#### TASK BRIEF
Copy the lines below word for word, leaving out the pictures.

----

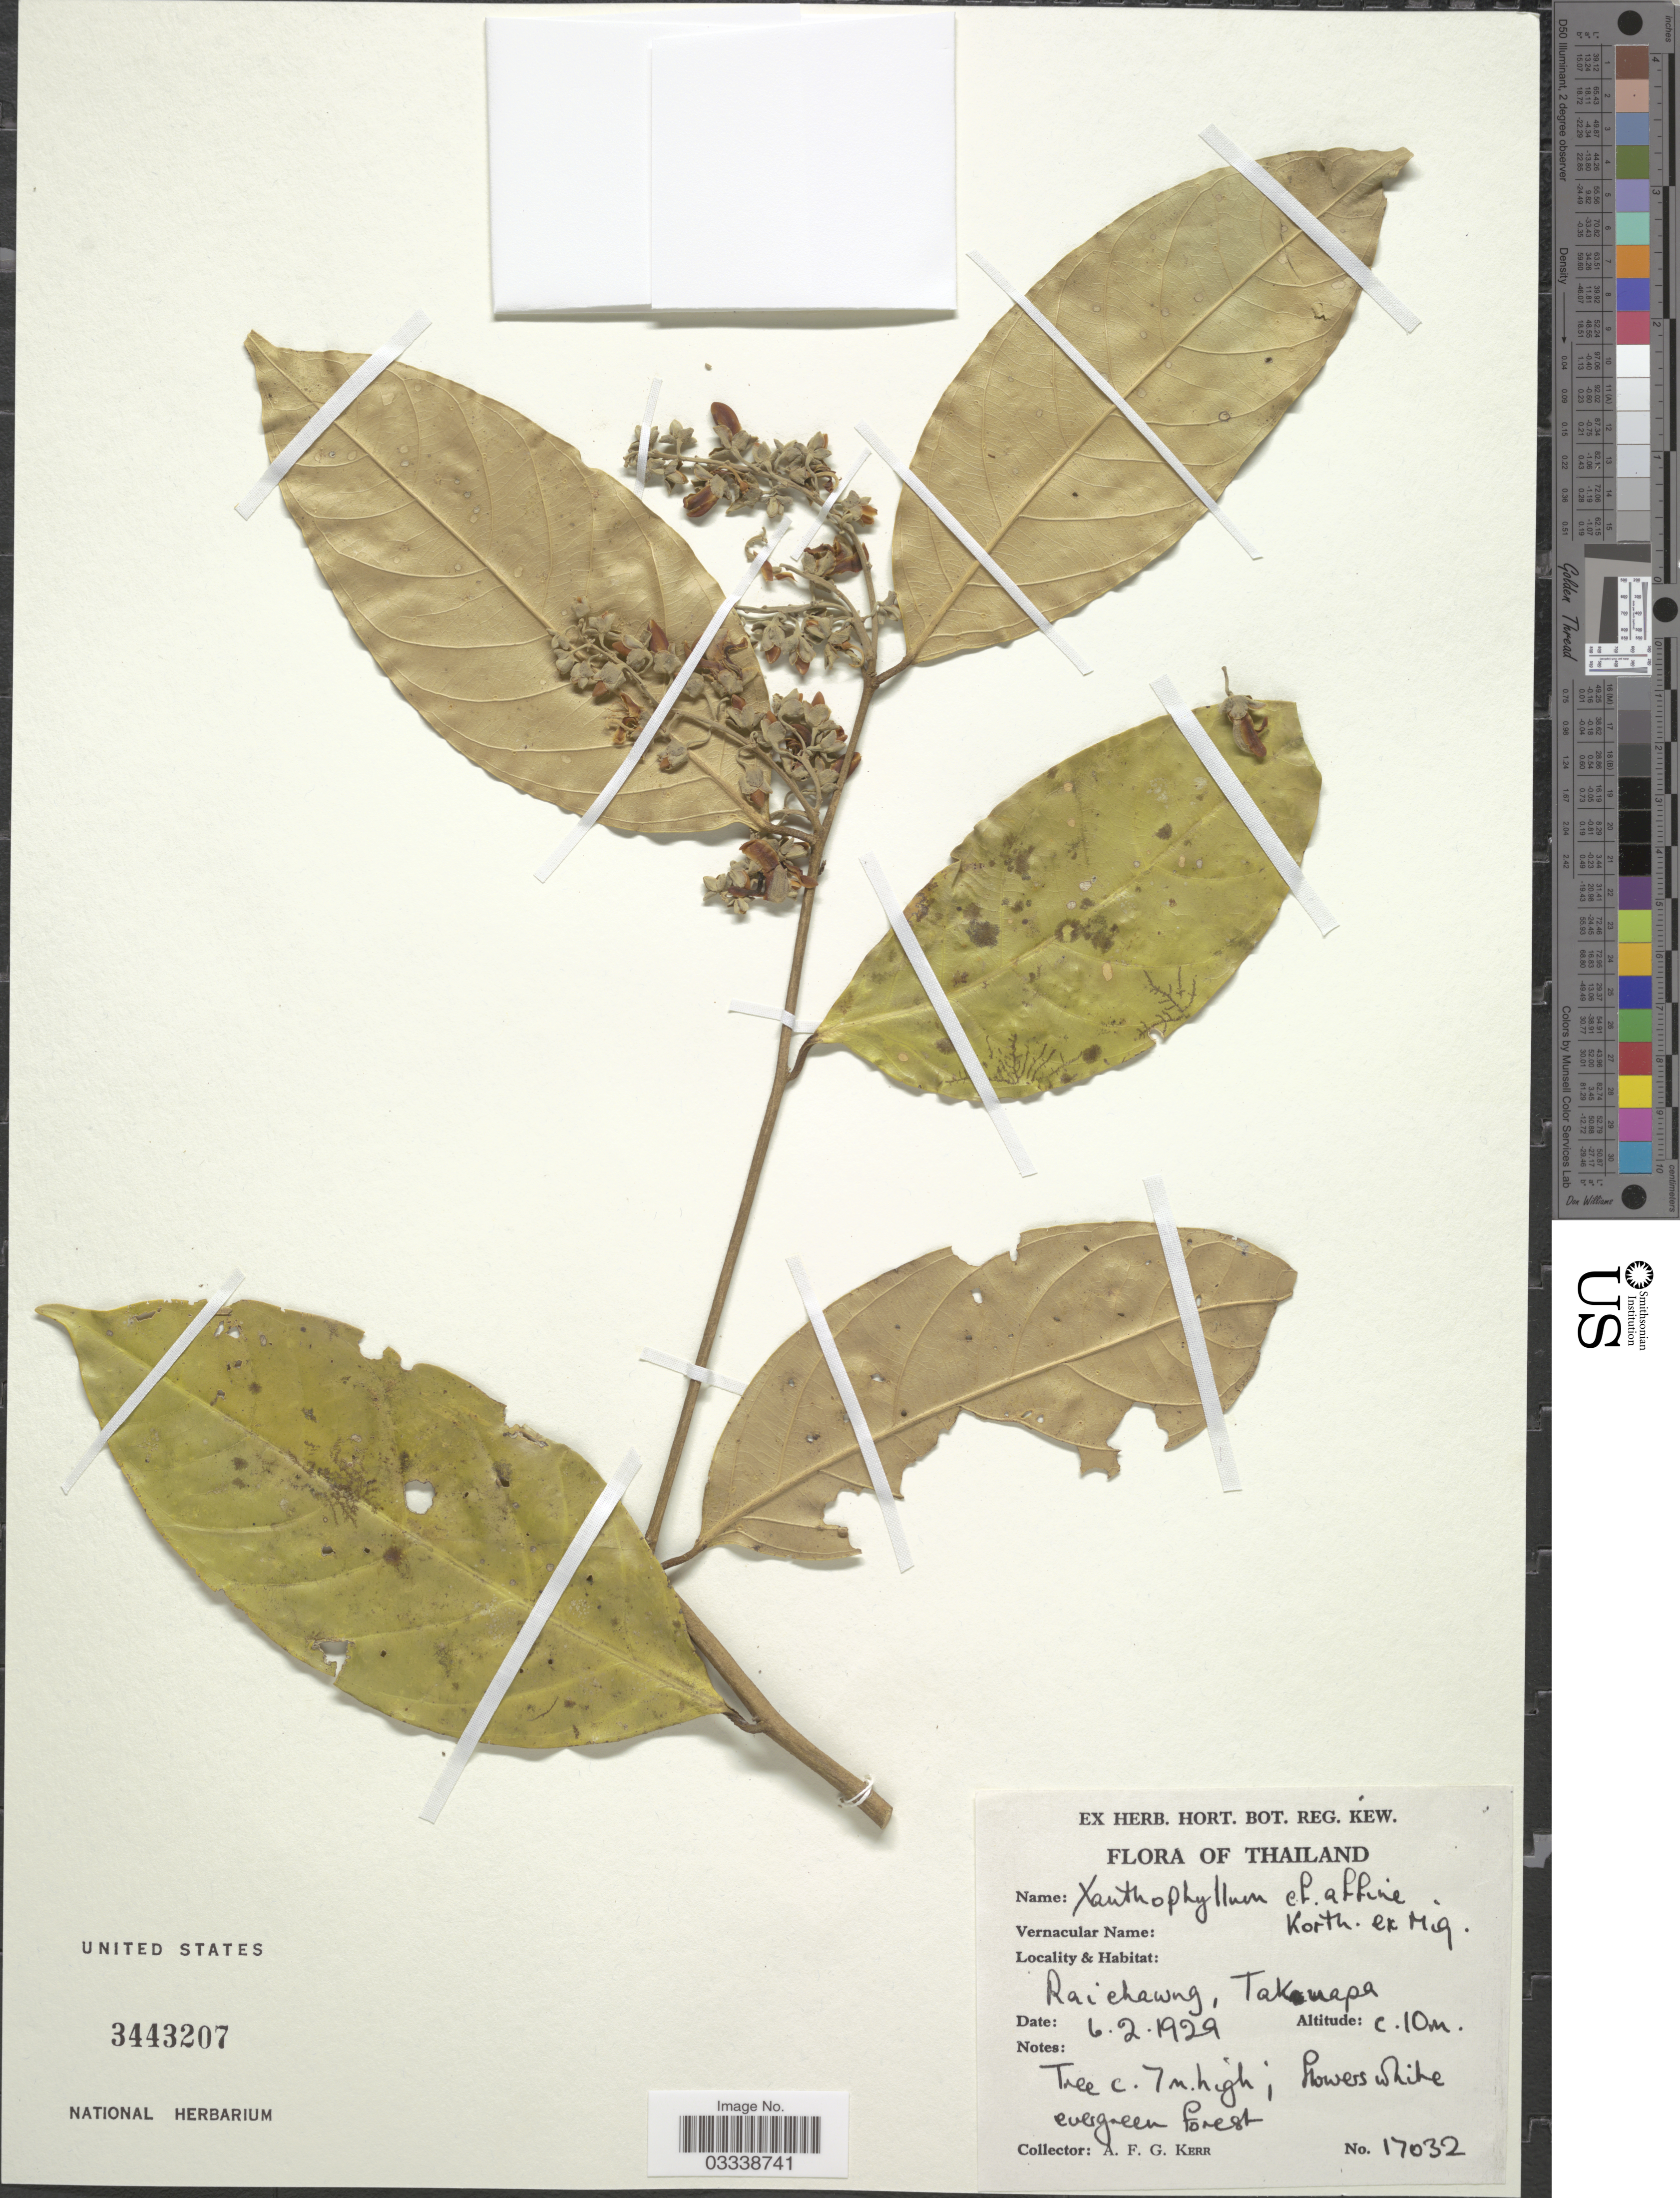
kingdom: Plantae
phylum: Tracheophyta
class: Magnoliopsida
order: Fabales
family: Polygalaceae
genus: Xanthophyllum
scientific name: Xanthophyllum affine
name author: Korth. ex Miq.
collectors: A. F. G. Kerr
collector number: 17032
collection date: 1929-02-06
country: Thailand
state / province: Phang Nga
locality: Raichawng, Takuapa.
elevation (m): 10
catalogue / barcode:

----

#### COMPLETE RESPONSE
kingdom: Plantae
phylum: Tracheophyta
class: Magnoliopsida
order: Fabales
family: Polygalaceae
genus: Xanthophyllum
scientific name: Xanthophyllum affine
name author: Korth. ex Miq.
collectors: A. F. G. Kerr
collector number: 17032
collection date: 1929-02-06
country: Thailand
state / province: Phang Nga
locality: Raichawng, Takuapa.
elevation (m): 10
catalogue / barcode:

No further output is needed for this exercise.